▶ **Problem details**
Lay out the listing as a Markdown table with the columns "No." and "Text", one numbered row per line with blank lines left out, starting at the line that has "знакомиться с детальными снимками новой" and stopping after the line that has "ス 梅沢直充】野球界全体をマネジメントしたい（第三回）". Leave the pictures out of the table.

▶ **Data to examine**
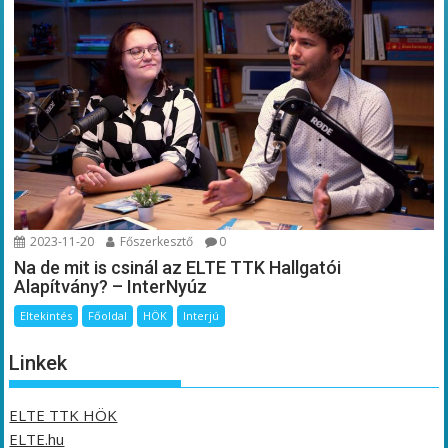
2023-11-20
Főszerkesztő
0
Na de mit is csinál az ELTE TTK Hallgatói
Alapítvány? – InterNyúz
Eltekintés
Főoldal
HÖK
Interjú
Linkek
ELTE TTK HÖK
ELTE.hu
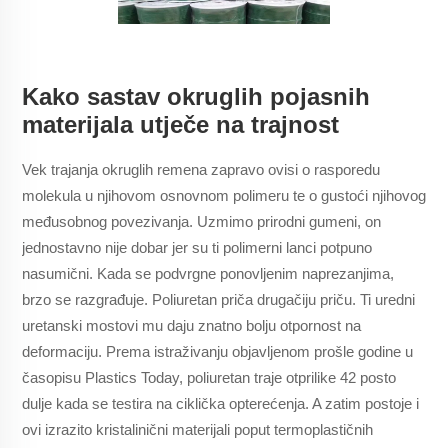
Kako sastav okruglih pojasnih
materijala utječe na trajnost
Vek trajanja okruglih remena zapravo ovisi o rasporedu
molekula u njihovom osnovnom polimeru te o gustoći njihovog
međusobnog povezivanja. Uzmimo prirodni gumeni, on
jednostavno nije dobar jer su ti polimerni lanci potpuno
nasumični. Kada se podvrgne ponovljenim naprezanjima,
brzo se razgrađuje. Poliuretan priča drugačiju priču. Ti uredni
uretanski mostovi mu daju znatno bolju otpornost na
deformaciju. Prema istraživanju objavljenom prošle godine u
časopisu Plastics Today, poliuretan traje otprilike 42 posto
dulje kada se testira na ciklička opterećenja. A zatim postoje i
ovi izrazito kristalinični materijali poput termoplastičnih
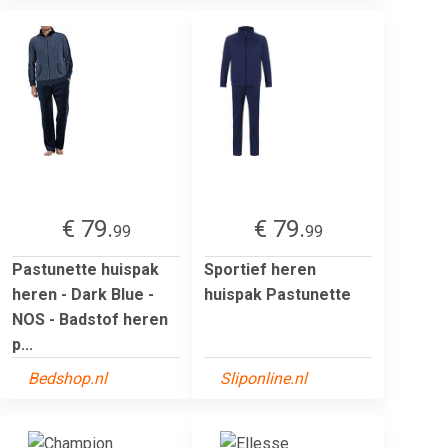
€ 79.
€ 79.
99
99
Pastunette huispak
Sportief heren
heren - Dark Blue -
huispak Pastunette
NOS - Badstof heren
p...
Bedshop.nl
Sliponline.nl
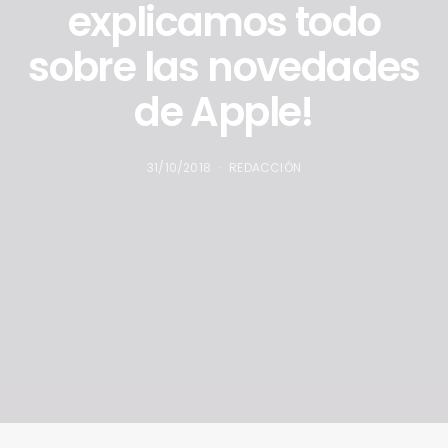
explicamos todo
sobre las novedades
de Apple!
31/10/2018
REDACCIÓN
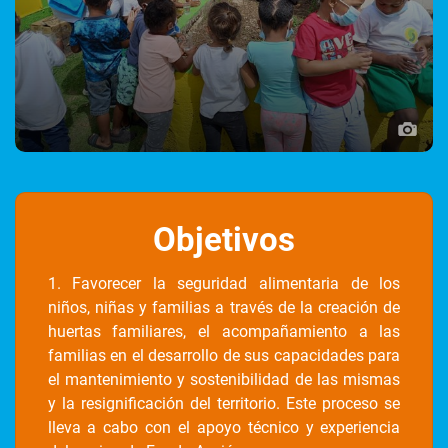
Objetivos
1. Favorecer la seguridad alimentaria de los
niños, niñas y familias a través de la creación de
huertas familiares, el acompañamiento a las
familias en el desarrollo de sus capacidades para
el mantenimiento y sostenibilidad de las mismas
y la resignificación del territorio. Este proceso se
lleva a cabo con el apoyo técnico y experiencia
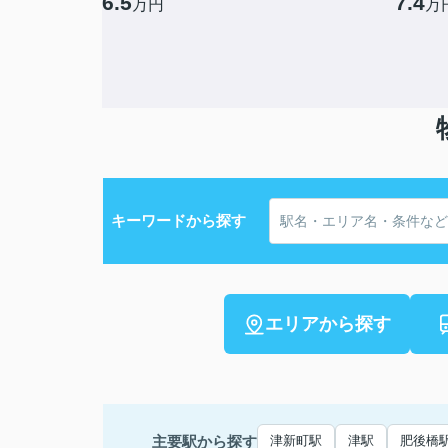
6.5
7.4
万円
万
キーワードから探す
エリアから探す
主要駅から探す
津新町駅
津駅
肥後橋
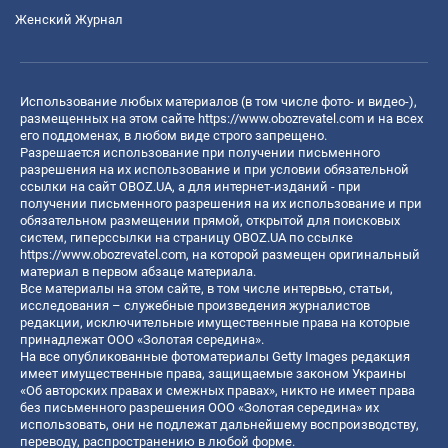
Женский Журнал
Использование любых материалов (в том числе фото- и видео-),
размещенных на этом сайте
https://www.obozrevatel.com
и на всех
его поддоменах, в любом виде строго запрещено.
Разрешается использование при получении письменного
разрешения на их использование и при условии обязательной
ссылки на сайт OBOZ.UA, а для интернет-изданий - при
получении письменного разрешения на их использование и при
обязательном размещении прямой, открытой для поисковых
систем, гиперссылки на страницу OBOZ.UA по ссылке
https://www.obozrevatel.com
, на которой размещен оригинальный
материал в первом абзаце материала.
Все материалы на этом сайте, в том числе интервью, статьи,
исследования – служебные произведения журналистов
редакции, исключительные имущественные права на которые
принадлежат ООО «Золотая середина».
На все опубликованные фотоматериалы Getty Images редакция
имеет имущественные права, защищаемые законом Украины
«Об авторских правах и смежных правах», никто не имеет права
без письменного разрешения ООО «Золотая середина» их
использовать, они не подлежат дальнейшему воспроизводству,
переводу, распространению в любой форме.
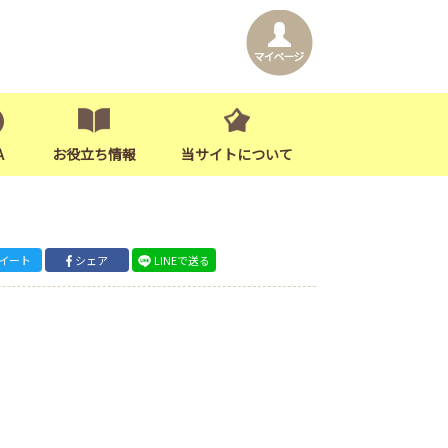
A
お役立ち情報
当サイトについて
イート
シェア
LINEで送る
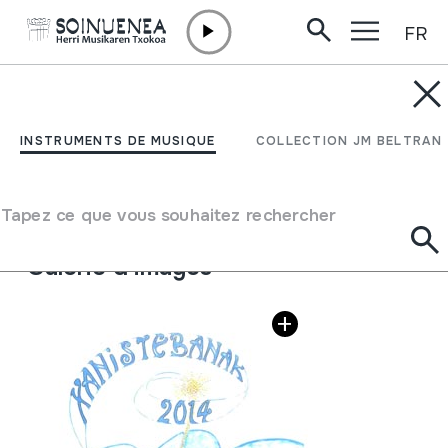
FR
Aller directement au contenu
INSTRUMENTS DE MUSIQUE
Xanistebanak 2014;
INSTRUMENTS DE MUSIQUE
COLLECTION JM BELTRAN
Oiartzun 2014
Tapez ce que vous souhaitez rechercher
Auteur
Ezberdinak
Galerie d'images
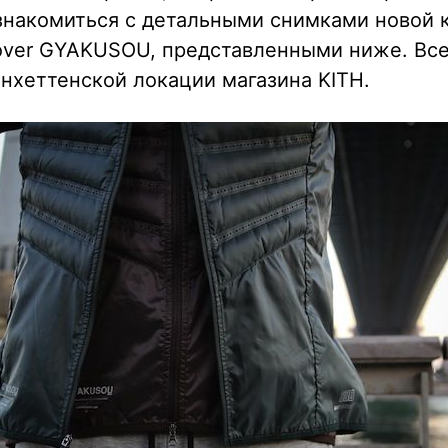
знакомиться с детальными снимками новой 
cover GYAKUSOU, представленными ниже. Вс
нхеттенской локации магазина KITH.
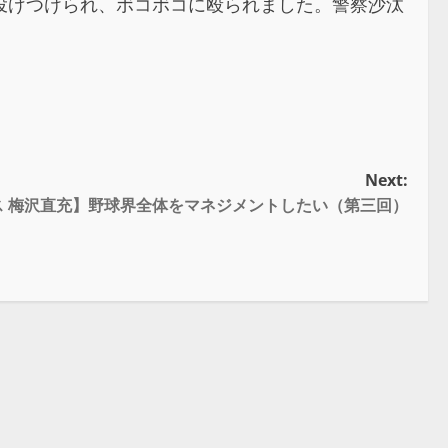
投げつけられ、ボコボコに殴られました。警察沙汰
Next:
ス 梅沢直充】野球界全体をマネジメントしたい（第三回）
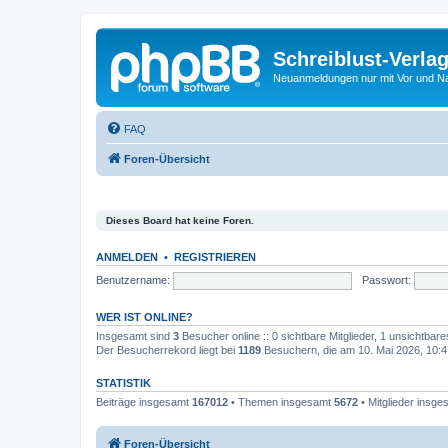
Schreiblust-Verla
Neuanmeldungen nur mit Vor und 
FAQ
Foren-Übersicht
Dieses Board hat keine Foren.
ANMELDEN
•
REGISTRIEREN
Benutzername:
Passwort:
WER IST ONLINE?
Insgesamt sind
3
Besucher online :: 0 sichtbare Mitglieder, 1 unsichtbar
Der Besucherrekord liegt bei
1189
Besuchern, die am 10. Mai 2026, 10:47
STATISTIK
Beiträge insgesamt
167012
• Themen insgesamt
5672
• Mitglieder insg
Foren-Übersicht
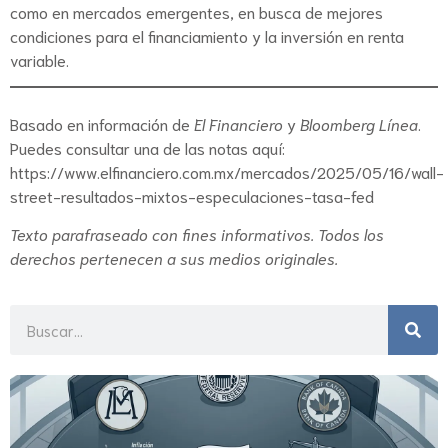
como en mercados emergentes, en busca de mejores
condiciones para el financiamiento y la inversión en renta
variable.
Basado en información de
El Financiero
y
Bloomberg Línea
.
Puedes consultar una de las notas aquí:
https://www.elfinanciero.com.mx/mercados/2025/05/16/wall-
street-resultados-mixtos-especulaciones-tasa-fed
Texto parafraseado con fines informativos. Todos los
derechos pertenecen a sus medios originales.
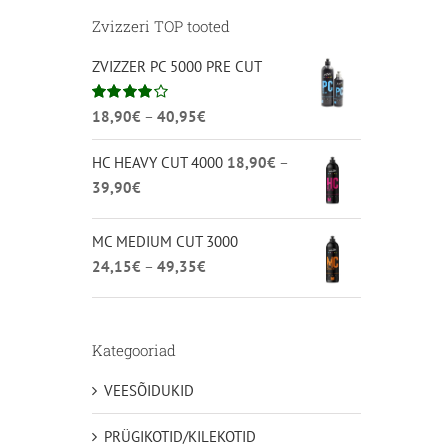
Zvizzeri TOP tooted
ZVIZZER PC 5000 PRE CUT
Hinnavahemik:
Hinnanguga
18,90
€
–
40,95
€
4.00
/ 5
18,90€
HC HEAVY CUT 4000
18,90
€
–
kuni
Hinnavahemik:
39,90
€
40,95€
18,90€
kuni
MC MEDIUM CUT 3000
39,90€
Hinnavahemik:
24,15
€
–
49,35
€
24,15€
kuni
49,35€
Kategooriad
VEESÕIDUKID
PRÜGIKOTID/KILEKOTID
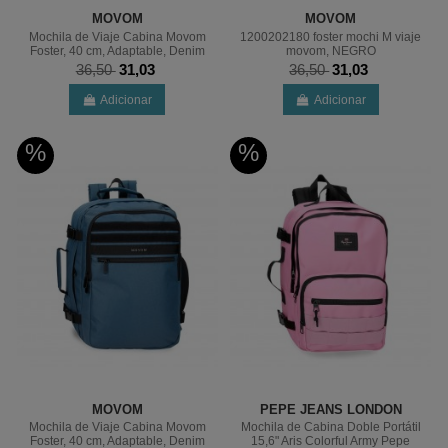
MOVOM
MOVOM
Mochila de Viaje Cabina Movom
1200202180 foster mochi M viaje
Foster, 40 cm, Adaptable, Denim
movom, NEGRO
36,50
31,03
36,50
31,03
Adicionar
Adicionar
%
%
MOVOM
PEPE JEANS LONDON
Mochila de Viaje Cabina Movom
Mochila de Cabina Doble Portátil
Foster, 40 cm, Adaptable, Denim
15,6" Aris Colorful Army Pepe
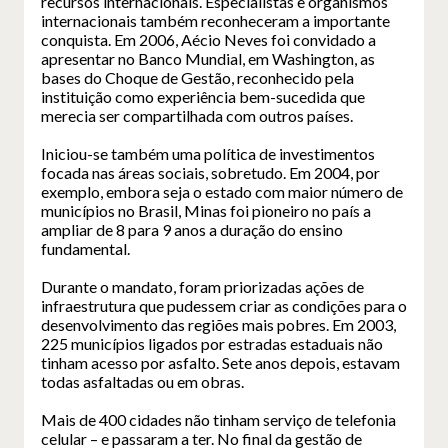
recursos internacionais. Especialistas e organismos
internacionais também reconheceram a importante
conquista. Em 2006, Aécio Neves foi convidado a
apresentar no Banco Mundial, em Washington, as
bases do Choque de Gestão, reconhecido pela
instituição como experiência bem-sucedida que
merecia ser compartilhada com outros países.
Iniciou-se também uma política de investimentos
focada nas áreas sociais, sobretudo. Em 2004, por
exemplo, embora seja o estado com maior número de
municípios no Brasil, Minas foi pioneiro no país a
ampliar de 8 para 9 anos a duração do ensino
fundamental.
Durante o mandato, foram priorizadas ações de
infraestrutura que pudessem criar as condições para o
desenvolvimento das regiões mais pobres. Em 2003,
225 municípios ligados por estradas estaduais não
tinham acesso por asfalto. Sete anos depois, estavam
todas asfaltadas ou em obras.
Mais de 400 cidades não tinham serviço de telefonia
celular – e passaram a ter. No final da gestão de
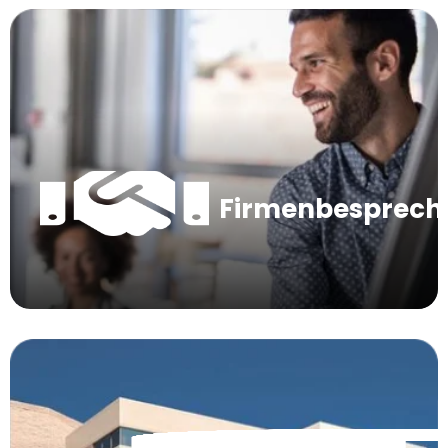
Firmenbesprec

▶ **Exercise solution**
| No. | Text |
|---|---|
| 1 | знакомиться с детальными снимками новой  |
| 2 | cover GYAKUSOU, представленными ниже. Вс |
| 3 | нхеттенской локации магазина KITH. |
| 4 | 投げつけられ、ボコボコに殴られました。警察沙汰 |
| 5 | Next: |
| 6 | ス 梅沢直充】野球界全体をマネジメントしたい（第三回） |